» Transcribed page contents
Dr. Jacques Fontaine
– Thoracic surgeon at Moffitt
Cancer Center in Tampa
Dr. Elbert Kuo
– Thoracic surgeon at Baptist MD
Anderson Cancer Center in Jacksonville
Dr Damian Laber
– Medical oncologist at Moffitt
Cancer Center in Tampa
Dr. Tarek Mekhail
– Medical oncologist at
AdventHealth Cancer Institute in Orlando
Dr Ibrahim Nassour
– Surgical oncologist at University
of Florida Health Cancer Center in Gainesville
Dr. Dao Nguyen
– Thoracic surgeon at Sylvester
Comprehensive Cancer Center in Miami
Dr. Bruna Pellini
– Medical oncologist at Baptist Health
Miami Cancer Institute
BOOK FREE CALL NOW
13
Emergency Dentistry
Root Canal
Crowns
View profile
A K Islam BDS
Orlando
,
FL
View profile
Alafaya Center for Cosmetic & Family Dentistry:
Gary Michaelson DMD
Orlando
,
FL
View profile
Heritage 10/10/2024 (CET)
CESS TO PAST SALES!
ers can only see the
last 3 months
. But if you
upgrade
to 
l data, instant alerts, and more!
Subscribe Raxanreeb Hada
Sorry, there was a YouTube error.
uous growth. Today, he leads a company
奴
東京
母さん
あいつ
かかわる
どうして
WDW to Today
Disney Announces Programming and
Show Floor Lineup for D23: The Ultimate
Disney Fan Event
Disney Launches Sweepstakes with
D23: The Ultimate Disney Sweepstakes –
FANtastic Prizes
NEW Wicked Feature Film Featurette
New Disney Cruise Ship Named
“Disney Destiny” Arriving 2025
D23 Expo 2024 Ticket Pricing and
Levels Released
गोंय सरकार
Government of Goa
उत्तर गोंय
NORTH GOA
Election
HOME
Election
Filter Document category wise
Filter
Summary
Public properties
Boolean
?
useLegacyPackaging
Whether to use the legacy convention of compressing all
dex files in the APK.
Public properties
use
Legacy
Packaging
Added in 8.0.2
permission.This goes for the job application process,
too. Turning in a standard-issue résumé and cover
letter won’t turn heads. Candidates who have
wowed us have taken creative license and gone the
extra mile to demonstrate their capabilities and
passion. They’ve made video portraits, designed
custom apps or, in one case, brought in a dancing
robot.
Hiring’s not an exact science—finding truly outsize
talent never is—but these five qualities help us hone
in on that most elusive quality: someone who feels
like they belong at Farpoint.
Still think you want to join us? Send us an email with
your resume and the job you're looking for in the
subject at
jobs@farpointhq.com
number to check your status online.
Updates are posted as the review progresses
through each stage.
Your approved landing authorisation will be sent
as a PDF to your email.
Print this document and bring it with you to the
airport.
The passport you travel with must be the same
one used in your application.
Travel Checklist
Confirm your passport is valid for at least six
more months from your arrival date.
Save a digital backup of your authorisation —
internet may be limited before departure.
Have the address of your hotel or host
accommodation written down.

» TASK
In the entries above, find each line with the word "Disney" and return it.

» REPLY
Disney Announces Programming and
Disney Fan Event
Disney Launches Sweepstakes with
D23: The Ultimate Disney Sweepstakes –
New Disney Cruise Ship Named
“Disney Destiny” Arriving 2025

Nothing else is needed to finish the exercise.